→ Exercise brief:
Go through the data below. List every line that holds the word "strong".

(Data for this exercise)

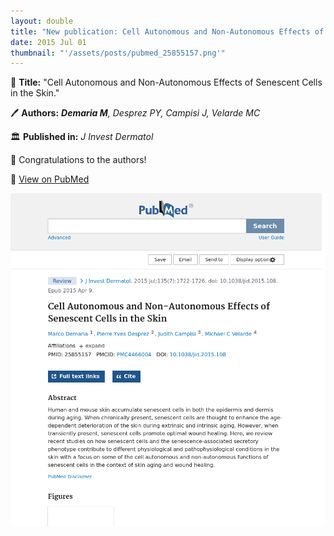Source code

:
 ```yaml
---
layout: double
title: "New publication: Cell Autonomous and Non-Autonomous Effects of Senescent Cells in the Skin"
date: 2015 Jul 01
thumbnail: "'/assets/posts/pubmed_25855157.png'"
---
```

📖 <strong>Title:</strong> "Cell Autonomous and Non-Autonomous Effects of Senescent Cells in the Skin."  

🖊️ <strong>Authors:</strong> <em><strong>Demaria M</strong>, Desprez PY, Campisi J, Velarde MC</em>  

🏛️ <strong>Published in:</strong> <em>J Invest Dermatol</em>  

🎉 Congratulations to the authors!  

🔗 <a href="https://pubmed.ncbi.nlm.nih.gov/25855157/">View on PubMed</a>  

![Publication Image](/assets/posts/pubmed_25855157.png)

(End Data for this exercise)
(Data for this exercise)

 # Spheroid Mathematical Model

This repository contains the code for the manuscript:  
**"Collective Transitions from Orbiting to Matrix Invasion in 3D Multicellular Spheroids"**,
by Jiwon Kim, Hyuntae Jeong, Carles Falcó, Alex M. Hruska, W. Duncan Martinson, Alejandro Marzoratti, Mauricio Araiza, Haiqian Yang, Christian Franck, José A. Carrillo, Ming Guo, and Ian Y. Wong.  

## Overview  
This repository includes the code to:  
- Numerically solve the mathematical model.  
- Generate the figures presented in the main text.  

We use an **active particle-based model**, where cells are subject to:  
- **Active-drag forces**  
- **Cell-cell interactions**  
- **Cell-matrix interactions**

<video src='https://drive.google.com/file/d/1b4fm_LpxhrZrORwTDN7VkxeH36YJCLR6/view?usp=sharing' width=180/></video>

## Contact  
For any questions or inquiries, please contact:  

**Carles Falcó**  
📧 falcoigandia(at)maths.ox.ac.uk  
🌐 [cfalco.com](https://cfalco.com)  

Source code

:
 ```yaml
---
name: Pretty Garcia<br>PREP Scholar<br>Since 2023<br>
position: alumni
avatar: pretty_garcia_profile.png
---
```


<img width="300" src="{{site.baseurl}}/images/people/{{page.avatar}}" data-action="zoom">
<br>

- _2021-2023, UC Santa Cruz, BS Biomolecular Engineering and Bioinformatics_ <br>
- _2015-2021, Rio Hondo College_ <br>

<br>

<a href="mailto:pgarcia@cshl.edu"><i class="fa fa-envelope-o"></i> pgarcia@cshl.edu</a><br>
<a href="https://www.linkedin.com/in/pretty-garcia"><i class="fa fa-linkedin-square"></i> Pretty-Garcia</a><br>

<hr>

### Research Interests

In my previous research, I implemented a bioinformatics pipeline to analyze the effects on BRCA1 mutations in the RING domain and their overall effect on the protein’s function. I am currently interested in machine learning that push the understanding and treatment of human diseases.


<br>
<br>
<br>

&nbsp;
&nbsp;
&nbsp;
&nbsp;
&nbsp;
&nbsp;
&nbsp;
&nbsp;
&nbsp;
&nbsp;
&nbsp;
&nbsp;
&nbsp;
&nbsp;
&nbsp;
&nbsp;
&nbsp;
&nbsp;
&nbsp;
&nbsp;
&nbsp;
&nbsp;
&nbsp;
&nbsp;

(End Data for this exercise)

→ Task output:
📖 <strong>Title:</strong> "Cell Autonomous and Non-Autonomous Effects of Senescent Cells in the Skin."  
🖊️ <strong>Authors:</strong> <em><strong>Demaria M</strong>, Desprez PY, Campisi J, Velarde MC</em>  
🏛️ <strong>Published in:</strong> <em>J Invest Dermatol</em>  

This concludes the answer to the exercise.